SOURCE MATERIAL
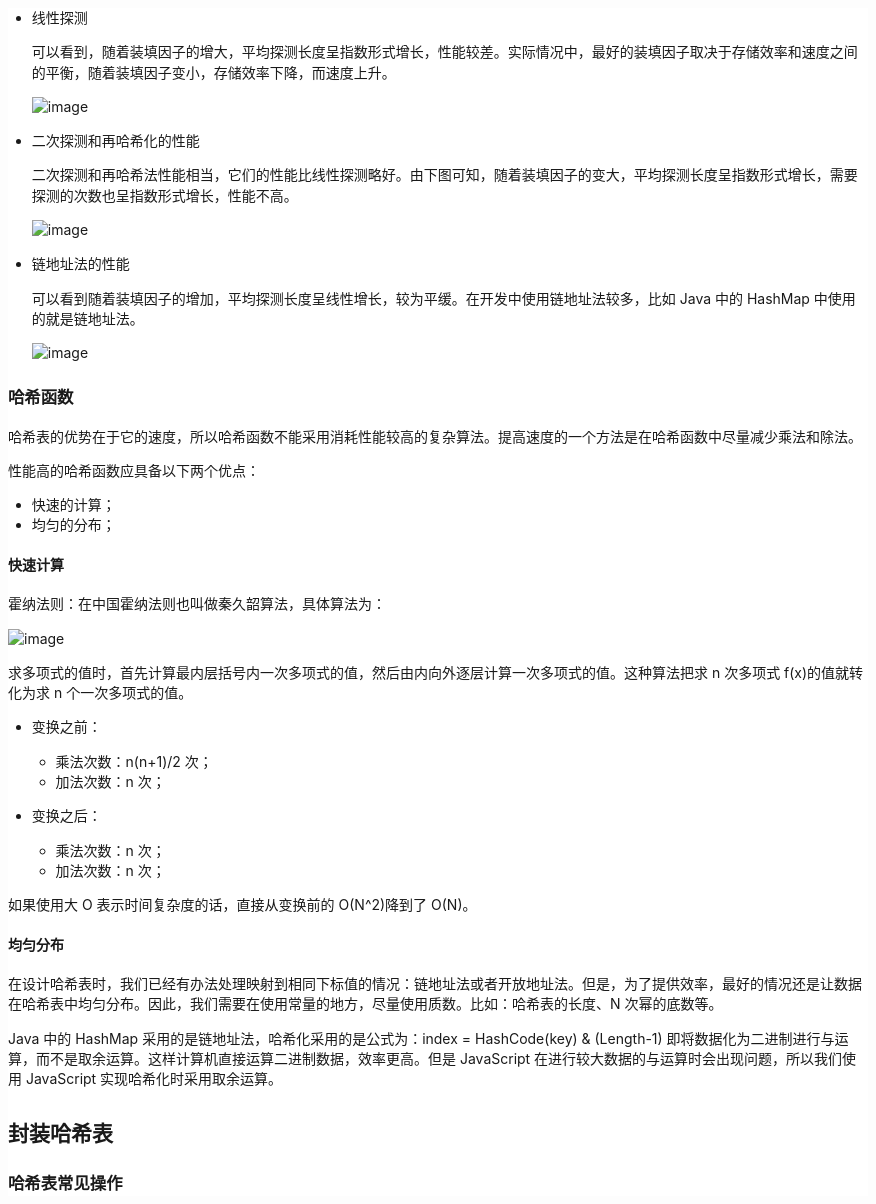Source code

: - 线性探测

  可以看到，随着装填因子的增大，平均探测长度呈指数形式增长，性能较差。实际情况中，最好的装填因子取决于存储效率和速度之间的平衡，随着装填因子变小，存储效率下降，而速度上升。

  ![image](https://cdn.jsdelivr.net/gh/XPoet/image-hosting@master/JavaScript-数据结构与算法/image.2pcxv1f720o0.png)

- 二次探测和再哈希化的性能

  二次探测和再哈希法性能相当，它们的性能比线性探测略好。由下图可知，随着装填因子的变大，平均探测长度呈指数形式增长，需要探测的次数也呈指数形式增长，性能不高。

  ![image](https://cdn.jsdelivr.net/gh/XPoet/image-hosting@master/JavaScript-数据结构与算法/image.f06tizypf6g.png)

- 链地址法的性能

  可以看到随着装填因子的增加，平均探测长度呈线性增长，较为平缓。在开发中使用链地址法较多，比如 Java 中的 HashMap 中使用的就是链地址法。

  ![image](https://cdn.jsdelivr.net/gh/XPoet/image-hosting@master/JavaScript-数据结构与算法/image.45s3ntwwjia0.png)

### 哈希函数

哈希表的优势在于它的速度，所以哈希函数不能采用消耗性能较高的复杂算法。提高速度的一个方法是在哈希函数中尽量减少乘法和除法。

性能高的哈希函数应具备以下两个优点：

- 快速的计算；
- 均匀的分布；

#### 快速计算

霍纳法则：在中国霍纳法则也叫做秦久韶算法，具体算法为：

![image](https://cdn.jsdelivr.net/gh/XPoet/image-hosting@master/JavaScript-数据结构与算法/image.4kz61djvvau0.png)

求多项式的值时，首先计算最内层括号内一次多项式的值，然后由内向外逐层计算一次多项式的值。这种算法把求 n 次多项式 f(x)的值就转化为求 n 个一次多项式的值。

- 变换之前：

  - 乘法次数：n(n+1)/2 次；
  - 加法次数：n 次；

- 变换之后：

  - 乘法次数：n 次；
  - 加法次数：n 次；

如果使用大 O 表示时间复杂度的话，直接从变换前的 O(N^2)降到了 O(N)。

#### 均匀分布

在设计哈希表时，我们已经有办法处理映射到相同下标值的情况：链地址法或者开放地址法。但是，为了提供效率，最好的情况还是让数据在哈希表中均匀分布。因此，我们需要在使用常量的地方，尽量使用质数。比如：哈希表的长度、N 次幂的底数等。

Java 中的 HashMap 采用的是链地址法，哈希化采用的是公式为：index = HashCode(key) & (Length-1) 即将数据化为二进制进行与运算，而不是取余运算。这样计算机直接运算二进制数据，效率更高。但是 JavaScript 在进行较大数据的与运算时会出现问题，所以我们使用 JavaScript 实现哈希化时采用取余运算。

## 封装哈希表

### 哈希表常见操作
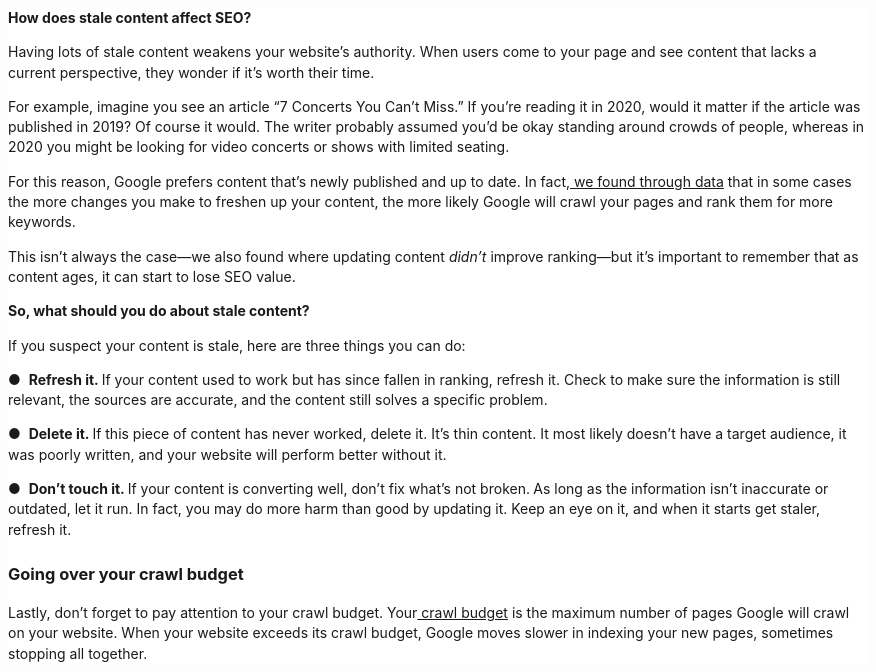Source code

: 

<p><strong>How does stale content affect SEO?</strong></p>



<p>Having lots of stale content weakens your website’s authority. When users come to your page and see content that lacks a current perspective, they wonder if it’s worth their time.</p>



<p>For example, imagine you see an article “7 Concerts You Can’t Miss.” If you’re reading it in 2020, would it matter if the article was published in 2019? Of course it would. The writer probably assumed you’d be okay standing around crowds of people, whereas in 2020 you might be looking for video concerts or shows with limited seating.</p>



<p>For this reason, Google prefers content that’s newly published and up to date. In fact,<a href="https://www.botify.com/blog/content-freshness-ranking-factor"> we found through data</a> that in some cases the more changes you make to freshen up your content, the more likely Google will crawl your pages and rank them for more keywords.</p>



<p>This isn’t always the case—we also found where updating content <em>didn’t </em>improve ranking—but it’s important to remember that as content ages, it can start to lose SEO value.</p>



<p><strong>So, what should you do about stale content?</strong></p>



<p>If you suspect your content is stale, here are three things you can do:</p>



<p>●&nbsp; <strong>Refresh it. </strong>If your content used<em> </em>to work but has since fallen in ranking, refresh it. Check to make sure the information is still relevant, the sources are accurate, and the content still solves a specific problem.</p>



<p>●&nbsp; <strong>Delete it. </strong>If this piece of content has never<em> </em>worked, delete it. It’s thin content. It most likely doesn’t have a target audience, it was poorly written, and your website will perform better without it.</p>



<p>●&nbsp; <strong>Don’t touch it. </strong>If your content is converting well, don’t fix what’s not broken.<strong> </strong>As long as the information isn’t inaccurate or outdated, let it run. In fact, you may do more harm than good by updating it. Keep an eye on it, and when it starts get staler, refresh it.</p>



<h3 class="wp-block-heading" id="h-going-over-your-crawl-budget"><strong>Going over your crawl budget</strong></h3>



<p>Lastly, don’t forget to pay attention to your crawl budget. Your<a href="https://www.botify.com/blog/crawl-budget-optimization#:~:text=Crawl%20budget%20is%20the%20maximum,rate%20limit%20and%20crawl%20demand."> crawl budget</a> is the maximum number of pages Google will crawl on your website. When your website exceeds its crawl budget, Google moves slower in indexing your new pages, sometimes stopping all together.</p>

EXERCISE REQUIREMENTS
Count the lines in the items above that contain the string "published", treating uppercase and lowercase letters as different, and reply with only the number.

EXPECTED ANSWER
2